> Exercise directions
Update the lines in the material below by replacing "scientific name" with "binomial name" wherever it occurs and keeping everything else the same. Leave the pictures out of your answer.

Data entries:
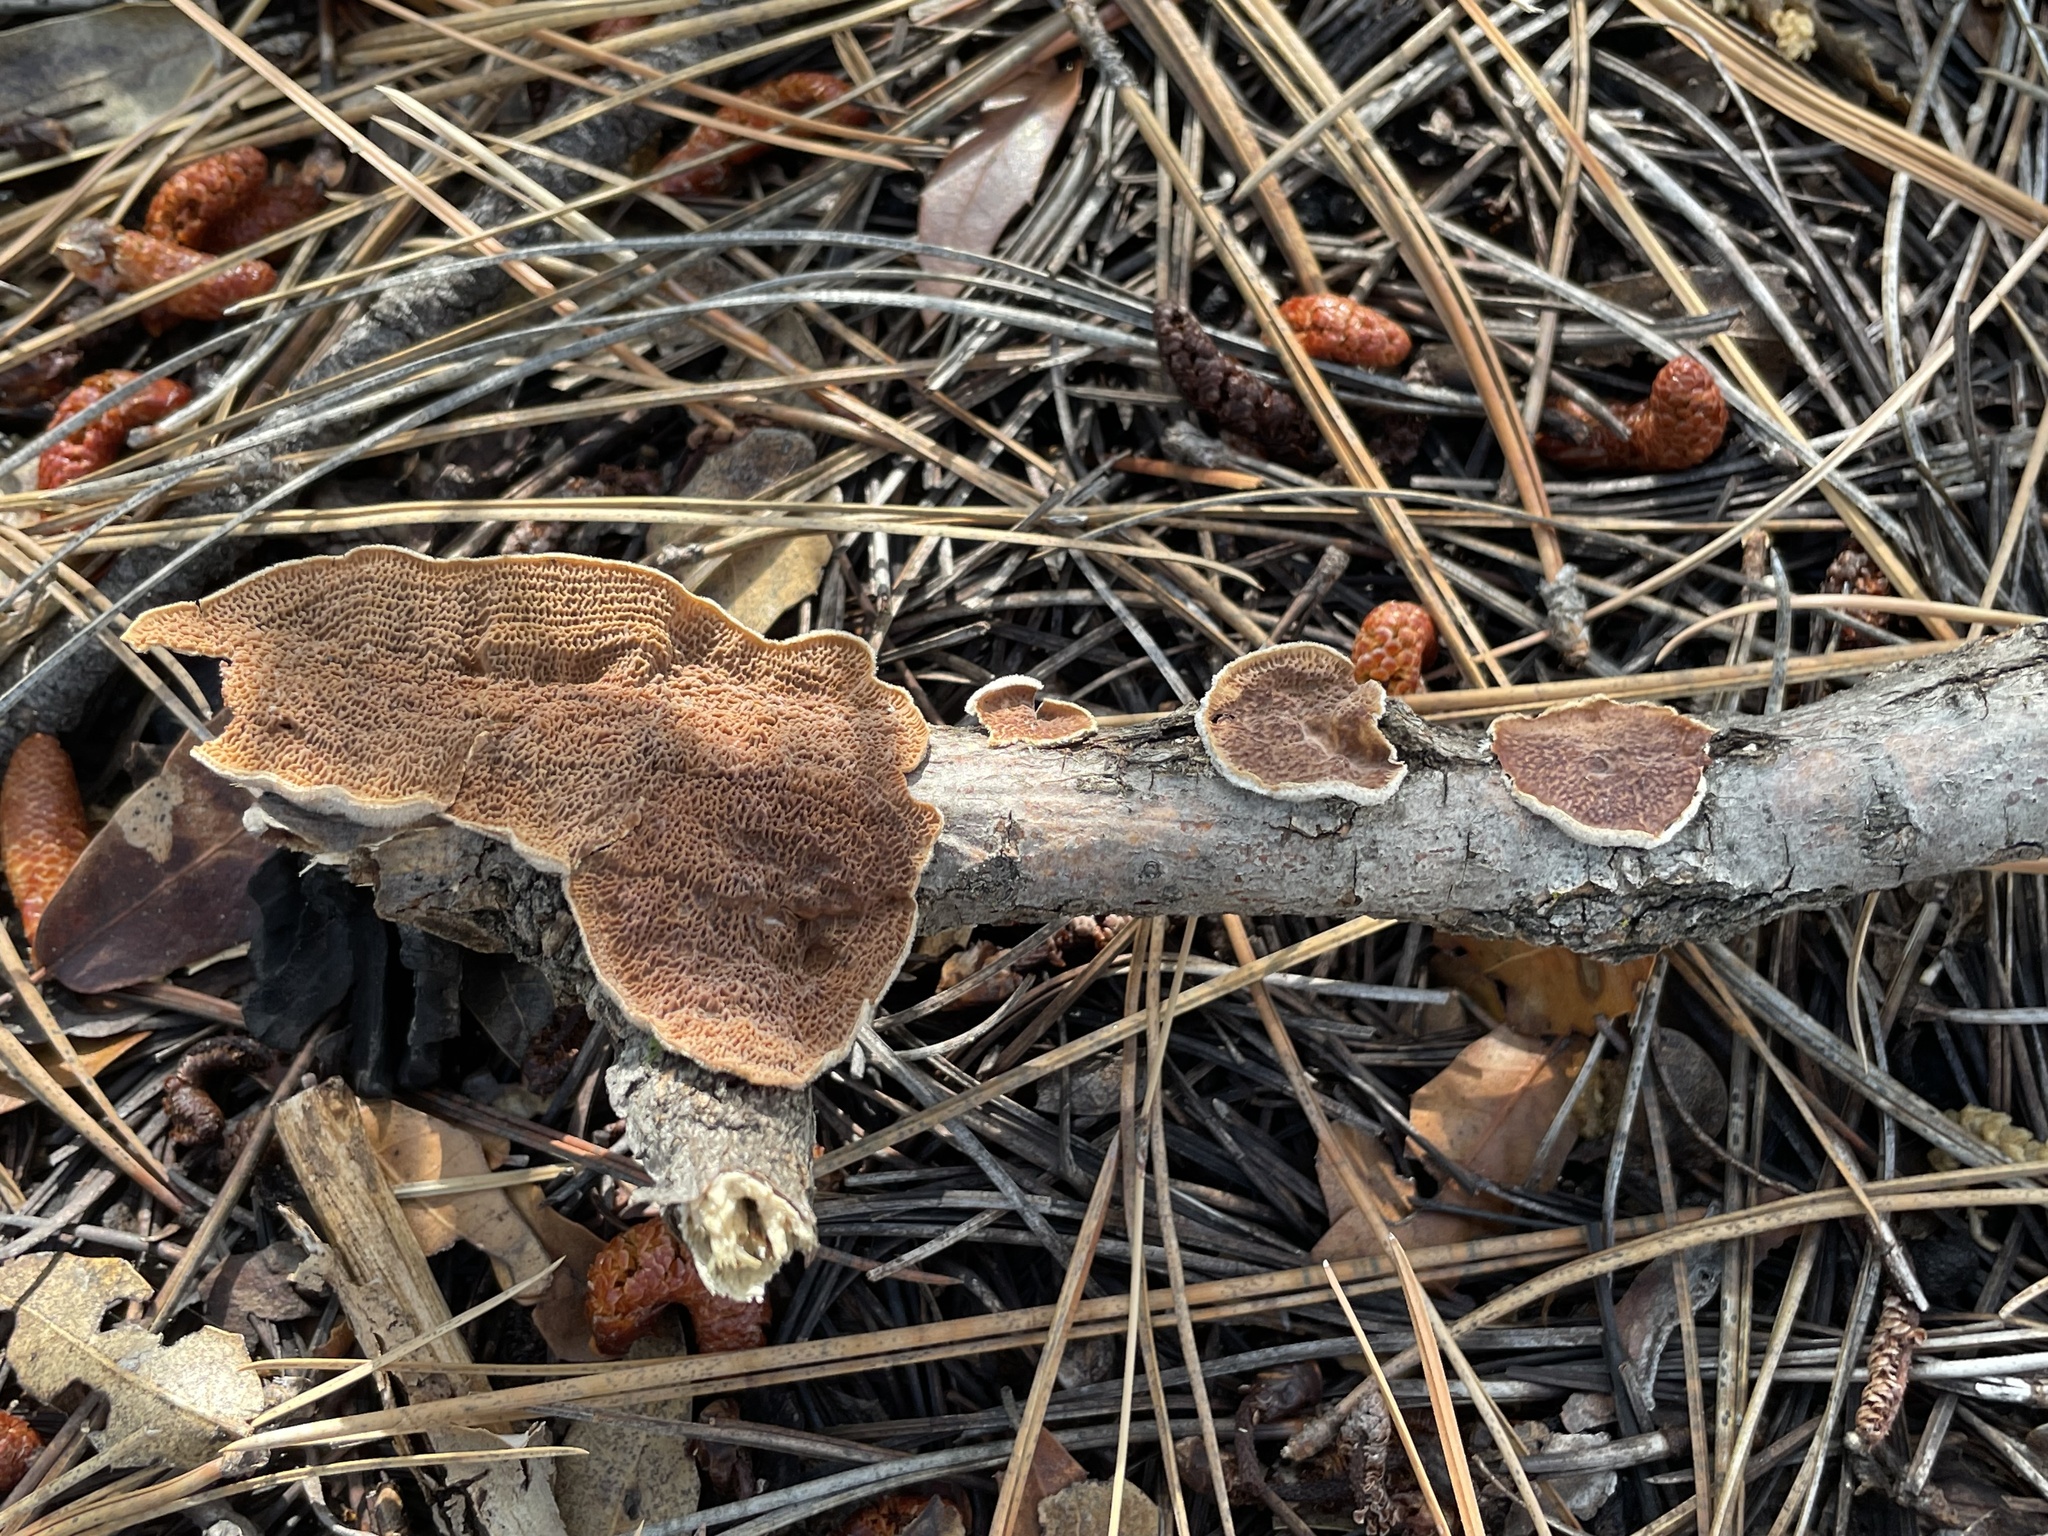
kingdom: Fungi
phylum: Basidiomycota
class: Agaricomycetes
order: Polyporales
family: Irpicaceae
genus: Byssomerulius
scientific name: Byssomerulius corium
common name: Netted crust
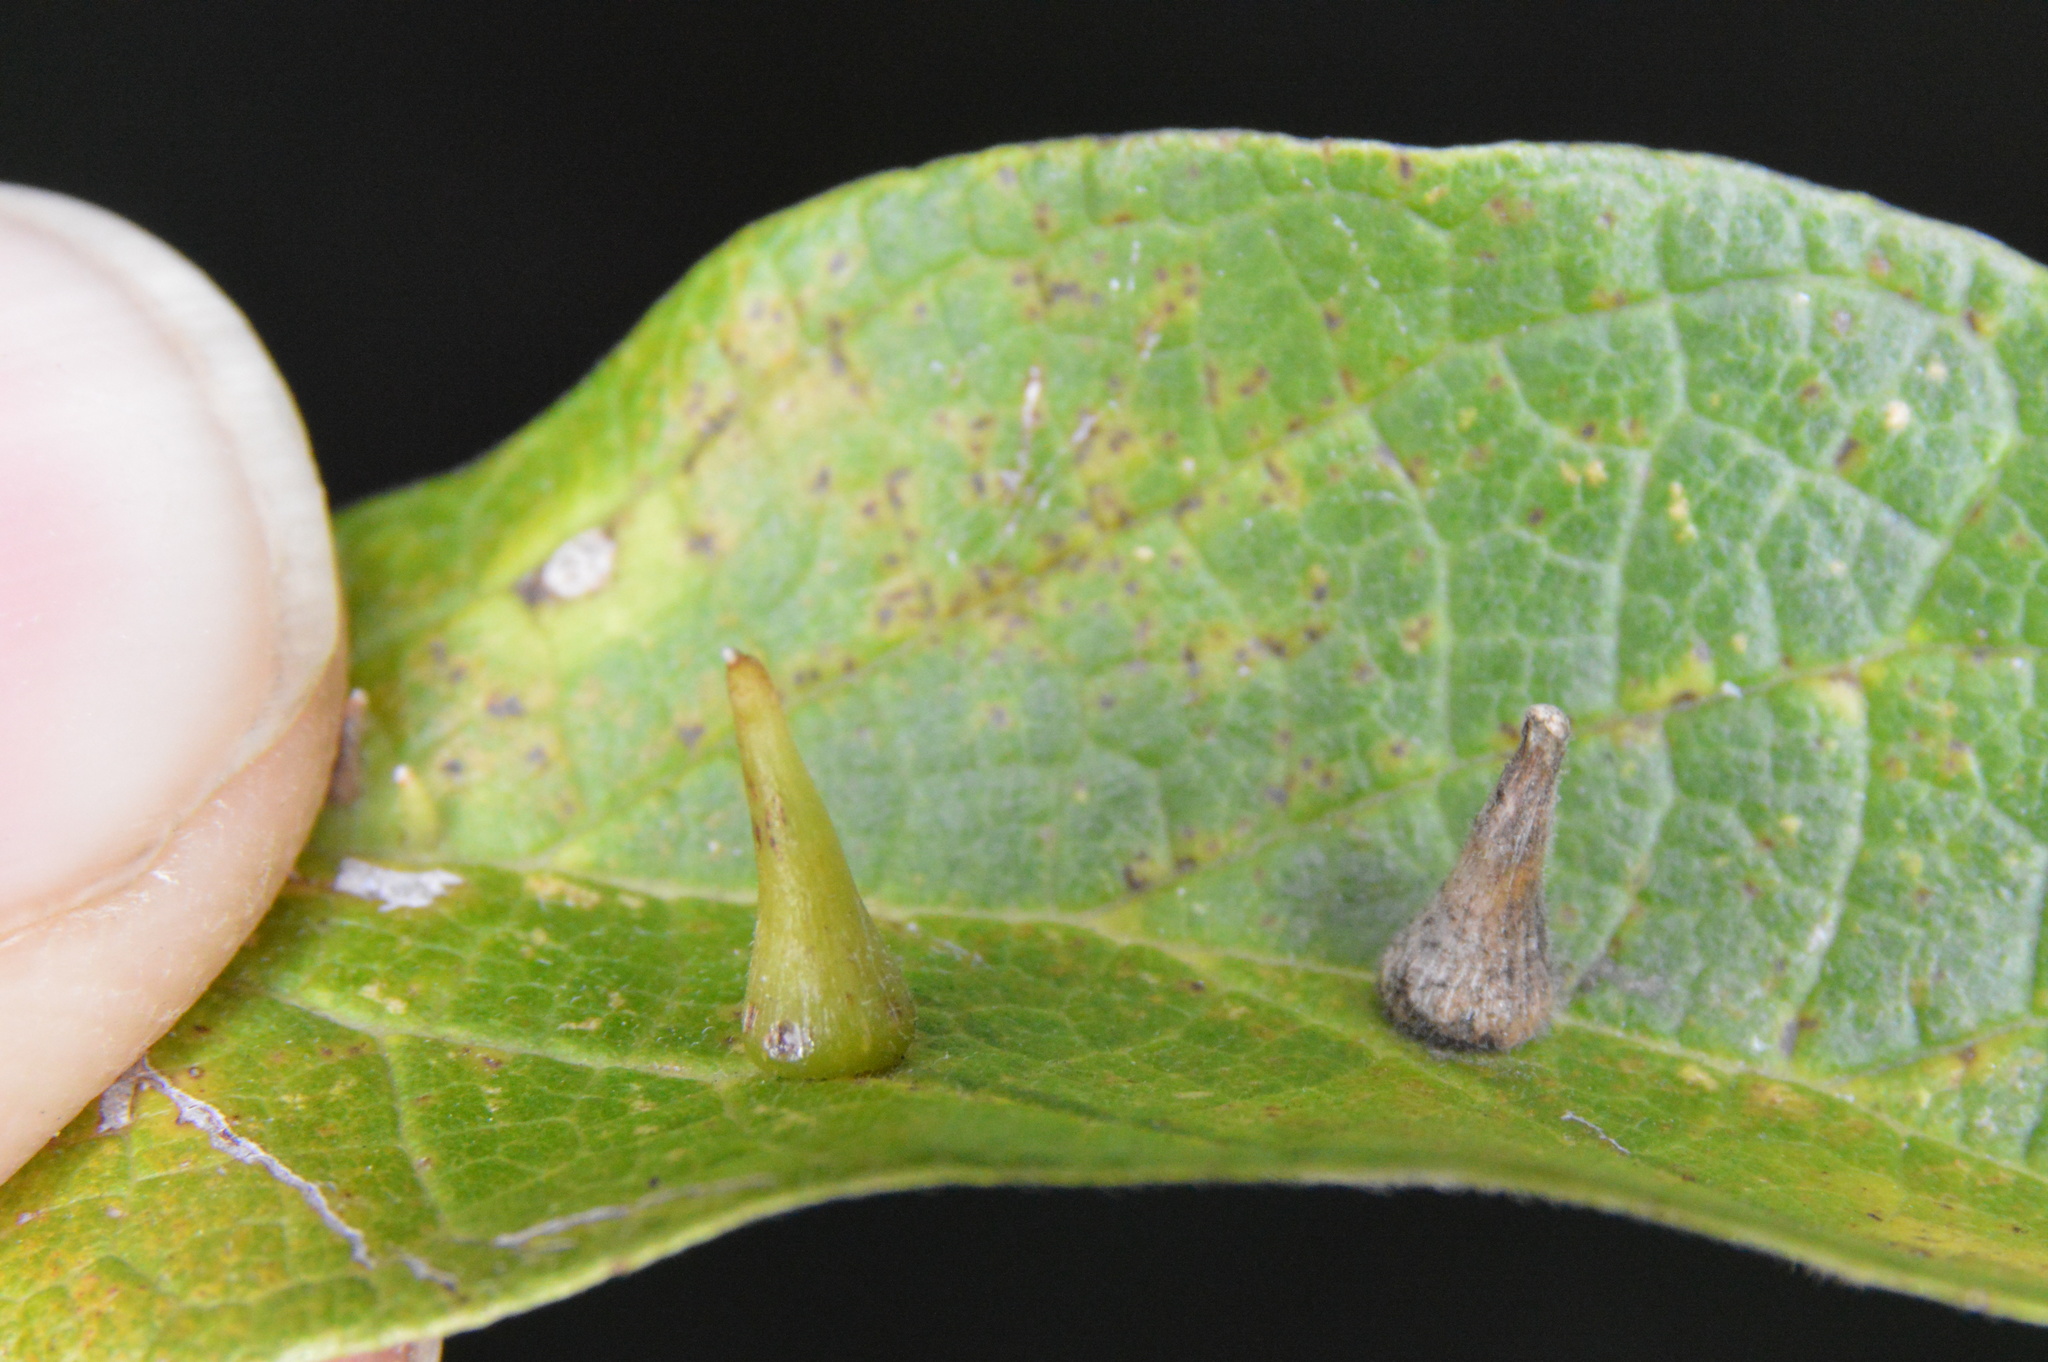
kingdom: Animalia
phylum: Arthropoda
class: Insecta
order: Diptera
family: Cecidomyiidae
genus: Celticecis
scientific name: Celticecis subulata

> Correct result
kingdom: Fungi
phylum: Basidiomycota
class: Agaricomycetes
order: Polyporales
family: Irpicaceae
genus: Byssomerulius
binomial name: Byssomerulius corium
common name: Netted crust
kingdom: Animalia
phylum: Arthropoda
class: Insecta
order: Diptera
family: Cecidomyiidae
genus: Celticecis
binomial name: Celticecis subulata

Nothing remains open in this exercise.